Virtualjournalist

Staking a claim to the Fourth Estate

Could the L.A. Times go online-only?

Posted by Mediascaper on February 3, 2009

Alan Mutter of Newsosaur crunches the numbers and explains why print newspapers can’t go online-only without major hits to quality journalism and the companies’ bottom lines.

To prove his point, Mutter analyzes the financials of the Los Angeles Times (owned by Sam Zell’s Tribune Co.), to determine whether it could cover the salaries of its journalists by becoming an online-only operation.

After estimating that the newspaper pulls in annual earnings of $72 million, Mutter concludes:

If the L.A. Times stopped publishing the print newspaper, 90% of its ad revenues would go away and something like $65 million of its cash flow would disappear. You can see how that would play havoc, to say the least, with Tribune’s ability to recover from bankruptcy.

Mutter then describes the kind of hit the newsroom would have to take for the newspaper to be profitable it as a Web-only venture:

The only way a publisher could generate a profit on this operation would be by – you guessed it – cutting the newsroom. To pull a 20% profit out of an all-digital L.A. Times, the editorial staff would have to cut by roughly 48%.

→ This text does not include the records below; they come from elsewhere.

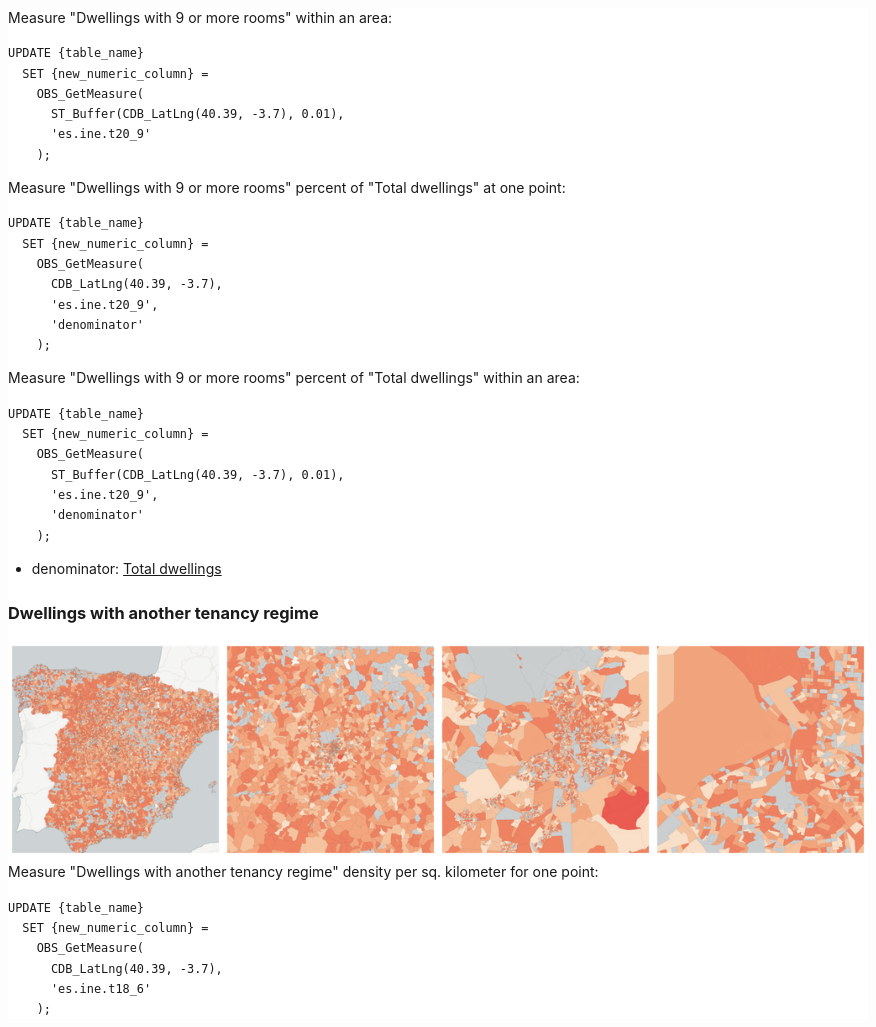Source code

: Measure &quot;Dwellings with 9 or more rooms&quot; within an area:

    UPDATE {table_name}
      SET {new_numeric_column} =
        OBS_GetMeasure(
          ST_Buffer(CDB_LatLng(40.39, -3.7), 0.01),
          'es.ine.t20_9'
        );

Measure &quot;Dwellings with 9 or more rooms&quot; percent of &quot;Total dwellings&quot; at one point:

    UPDATE {table_name}
      SET {new_numeric_column} =
        OBS_GetMeasure(
          CDB_LatLng(40.39, -3.7),
          'es.ine.t20_9',
          'denominator'
        );

Measure &quot;Dwellings with 9 or more rooms&quot; percent of &quot;Total dwellings&quot; within an area:

    UPDATE {table_name}
      SET {new_numeric_column} =
        OBS_GetMeasure(
          ST_Buffer(CDB_LatLng(40.39, -3.7), 0.01),
          'es.ine.t20_9',
          'denominator'
        );

* denominator: [Total dwellings](#es-ine-t16-1)


### <a name="dwellings-with-another-tenancy-regime"></a><a name="es-ine-t18-6"></a>Dwellings with another tenancy regime

[<img alt="../../_images/es.ine.t18_6.png" src="../../_images/es.ine.t18_6.png" style="width: 100%;" />](../../_images/es.ine.t18_6.png)Measure &quot;Dwellings with another tenancy regime&quot;  density per sq. kilometer  for one point:

    UPDATE {table_name}
      SET {new_numeric_column} =
        OBS_GetMeasure(
          CDB_LatLng(40.39, -3.7),
          'es.ine.t18_6'
        );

The comments below Mutter’s post argue over the meaning of his calculations, and whether journalism would truly suffer. But one response in particular stood out, making the point that online publications are popular largely because of their print counterparts:

Without the print edition to drive it, what happens to website traffic? It is very difficult to maintain top-of-mind awareness as an online-only entity. The irony is that a paper such as the LA Times would end up resorting to buying “old media” — billboards, TV ads — to keep their brand in the public eye.